> Material provided
Start of Block
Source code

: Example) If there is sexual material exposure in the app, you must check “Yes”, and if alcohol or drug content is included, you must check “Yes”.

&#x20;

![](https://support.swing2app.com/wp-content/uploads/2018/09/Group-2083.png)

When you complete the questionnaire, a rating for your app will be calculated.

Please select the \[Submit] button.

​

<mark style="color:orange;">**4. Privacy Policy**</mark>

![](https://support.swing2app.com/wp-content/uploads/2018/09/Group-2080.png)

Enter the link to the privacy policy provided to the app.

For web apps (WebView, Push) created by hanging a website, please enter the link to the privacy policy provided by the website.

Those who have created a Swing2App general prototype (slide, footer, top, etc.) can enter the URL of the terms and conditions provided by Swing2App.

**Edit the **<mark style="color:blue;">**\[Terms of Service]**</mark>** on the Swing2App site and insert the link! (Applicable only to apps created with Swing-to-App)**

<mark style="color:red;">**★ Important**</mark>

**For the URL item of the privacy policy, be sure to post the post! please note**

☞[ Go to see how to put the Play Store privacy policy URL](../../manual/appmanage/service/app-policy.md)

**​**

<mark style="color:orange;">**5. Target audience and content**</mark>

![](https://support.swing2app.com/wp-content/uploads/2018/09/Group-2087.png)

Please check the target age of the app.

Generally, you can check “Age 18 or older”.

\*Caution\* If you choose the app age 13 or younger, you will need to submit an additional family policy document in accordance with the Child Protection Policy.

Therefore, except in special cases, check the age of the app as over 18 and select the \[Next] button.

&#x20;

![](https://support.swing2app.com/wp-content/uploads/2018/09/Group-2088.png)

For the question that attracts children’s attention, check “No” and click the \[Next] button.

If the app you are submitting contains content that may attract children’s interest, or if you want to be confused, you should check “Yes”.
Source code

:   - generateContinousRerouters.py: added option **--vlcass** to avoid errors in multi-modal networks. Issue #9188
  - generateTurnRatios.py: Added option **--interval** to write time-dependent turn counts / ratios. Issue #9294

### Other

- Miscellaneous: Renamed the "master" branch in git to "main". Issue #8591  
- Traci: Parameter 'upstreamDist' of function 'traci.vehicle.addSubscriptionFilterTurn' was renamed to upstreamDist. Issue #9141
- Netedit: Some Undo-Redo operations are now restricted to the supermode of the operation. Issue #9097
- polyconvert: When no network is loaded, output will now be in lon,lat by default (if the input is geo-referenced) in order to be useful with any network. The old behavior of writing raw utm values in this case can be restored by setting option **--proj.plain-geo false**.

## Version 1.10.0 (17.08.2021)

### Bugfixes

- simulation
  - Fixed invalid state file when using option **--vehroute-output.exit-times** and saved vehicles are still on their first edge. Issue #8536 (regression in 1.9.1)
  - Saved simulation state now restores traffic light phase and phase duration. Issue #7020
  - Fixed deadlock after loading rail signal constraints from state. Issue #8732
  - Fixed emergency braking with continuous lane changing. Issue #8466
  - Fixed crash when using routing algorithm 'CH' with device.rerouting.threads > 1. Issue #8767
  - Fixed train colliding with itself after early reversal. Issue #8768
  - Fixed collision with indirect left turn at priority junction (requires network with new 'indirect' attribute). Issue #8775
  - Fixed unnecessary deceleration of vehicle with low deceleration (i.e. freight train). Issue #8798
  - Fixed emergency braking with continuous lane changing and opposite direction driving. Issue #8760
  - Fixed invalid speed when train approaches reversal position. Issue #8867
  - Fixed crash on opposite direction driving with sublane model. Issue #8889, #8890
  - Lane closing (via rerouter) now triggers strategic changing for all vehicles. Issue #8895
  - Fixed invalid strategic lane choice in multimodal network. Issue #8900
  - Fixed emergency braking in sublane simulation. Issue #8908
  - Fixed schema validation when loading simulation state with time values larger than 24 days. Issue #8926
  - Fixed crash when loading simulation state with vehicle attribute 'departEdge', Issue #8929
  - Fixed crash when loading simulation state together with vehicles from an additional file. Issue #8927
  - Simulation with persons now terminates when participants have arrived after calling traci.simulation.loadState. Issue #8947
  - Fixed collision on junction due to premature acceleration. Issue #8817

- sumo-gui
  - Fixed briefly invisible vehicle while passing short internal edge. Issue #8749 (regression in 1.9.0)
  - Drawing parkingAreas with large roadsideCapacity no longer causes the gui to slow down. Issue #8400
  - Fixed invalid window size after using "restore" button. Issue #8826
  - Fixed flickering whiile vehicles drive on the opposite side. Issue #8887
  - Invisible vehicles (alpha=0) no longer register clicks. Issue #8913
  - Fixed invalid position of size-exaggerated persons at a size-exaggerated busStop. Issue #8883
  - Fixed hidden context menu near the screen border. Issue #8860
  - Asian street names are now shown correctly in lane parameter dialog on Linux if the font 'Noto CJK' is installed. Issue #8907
End of Block
> Task directions
Copy out every line of the material above, word for word and character for character.

> Answer space
Source code

: Example) If there is sexual material exposure in the app, you must check “Yes”, and if alcohol or drug content is included, you must check “Yes”.

&#x20;

![](https://support.swing2app.com/wp-content/uploads/2018/09/Group-2083.png)

When you complete the questionnaire, a rating for your app will be calculated.

Please select the \[Submit] button.

​

<mark style="color:orange;">**4. Privacy Policy**</mark>

![](https://support.swing2app.com/wp-content/uploads/2018/09/Group-2080.png)

Enter the link to the privacy policy provided to the app.

For web apps (WebView, Push) created by hanging a website, please enter the link to the privacy policy provided by the website.

Those who have created a Swing2App general prototype (slide, footer, top, etc.) can enter the URL of the terms and conditions provided by Swing2App.

**Edit the **<mark style="color:blue;">**\[Terms of Service]**</mark>** on the Swing2App site and insert the link! (Applicable only to apps created with Swing-to-App)**

<mark style="color:red;">**★ Important**</mark>

**For the URL item of the privacy policy, be sure to post the post! please note**

☞[ Go to see how to put the Play Store privacy policy URL](../../manual/appmanage/service/app-policy.md)

**​**

<mark style="color:orange;">**5. Target audience and content**</mark>

![](https://support.swing2app.com/wp-content/uploads/2018/09/Group-2087.png)

Please check the target age of the app.

Generally, you can check “Age 18 or older”.

\*Caution\* If you choose the app age 13 or younger, you will need to submit an additional family policy document in accordance with the Child Protection Policy.

Therefore, except in special cases, check the age of the app as over 18 and select the \[Next] button.

&#x20;

![](https://support.swing2app.com/wp-content/uploads/2018/09/Group-2088.png)

For the question that attracts children’s attention, check “No” and click the \[Next] button.

If the app you are submitting contains content that may attract children’s interest, or if you want to be confused, you should check “Yes”.
Source code

:   - generateContinousRerouters.py: added option **--vlcass** to avoid errors in multi-modal networks. Issue #9188
  - generateTurnRatios.py: Added option **--interval** to write time-dependent turn counts / ratios. Issue #9294

### Other

- Miscellaneous: Renamed the "master" branch in git to "main". Issue #8591  
- Traci: Parameter 'upstreamDist' of function 'traci.vehicle.addSubscriptionFilterTurn' was renamed to upstreamDist. Issue #9141
- Netedit: Some Undo-Redo operations are now restricted to the supermode of the operation. Issue #9097
- polyconvert: When no network is loaded, output will now be in lon,lat by default (if the input is geo-referenced) in order to be useful with any network. The old behavior of writing raw utm values in this case can be restored by setting option **--proj.plain-geo false**.

## Version 1.10.0 (17.08.2021)

### Bugfixes

- simulation
  - Fixed invalid state file when using option **--vehroute-output.exit-times** and saved vehicles are still on their first edge. Issue #8536 (regression in 1.9.1)
  - Saved simulation state now restores traffic light phase and phase duration. Issue #7020
  - Fixed deadlock after loading rail signal constraints from state. Issue #8732
  - Fixed emergency braking with continuous lane changing. Issue #8466
  - Fixed crash when using routing algorithm 'CH' with device.rerouting.threads > 1. Issue #8767
  - Fixed train colliding with itself after early reversal. Issue #8768
  - Fixed collision with indirect left turn at priority junction (requires network with new 'indirect' attribute). Issue #8775
  - Fixed unnecessary deceleration of vehicle with low deceleration (i.e. freight train). Issue #8798
  - Fixed emergency braking with continuous lane changing and opposite direction driving. Issue #8760
  - Fixed invalid speed when train approaches reversal position. Issue #8867
  - Fixed crash on opposite direction driving with sublane model. Issue #8889, #8890
  - Lane closing (via rerouter) now triggers strategic changing for all vehicles. Issue #8895
  - Fixed invalid strategic lane choice in multimodal network. Issue #8900
  - Fixed emergency braking in sublane simulation. Issue #8908
  - Fixed schema validation when loading simulation state with time values larger than 24 days. Issue #8926
  - Fixed crash when loading simulation state with vehicle attribute 'departEdge', Issue #8929
  - Fixed crash when loading simulation state together with vehicles from an additional file. Issue #8927
  - Simulation with persons now terminates when participants have arrived after calling traci.simulation.loadState. Issue #8947
  - Fixed collision on junction due to premature acceleration. Issue #8817

- sumo-gui
  - Fixed briefly invisible vehicle while passing short internal edge. Issue #8749 (regression in 1.9.0)
  - Drawing parkingAreas with large roadsideCapacity no longer causes the gui to slow down. Issue #8400
  - Fixed invalid window size after using "restore" button. Issue #8826
  - Fixed flickering whiile vehicles drive on the opposite side. Issue #8887
  - Invisible vehicles (alpha=0) no longer register clicks. Issue #8913
  - Fixed invalid position of size-exaggerated persons at a size-exaggerated busStop. Issue #8883
  - Fixed hidden context menu near the screen border. Issue #8860
  - Asian street names are now shown correctly in lane parameter dialog on Linux if the font 'Noto CJK' is installed. Issue #8907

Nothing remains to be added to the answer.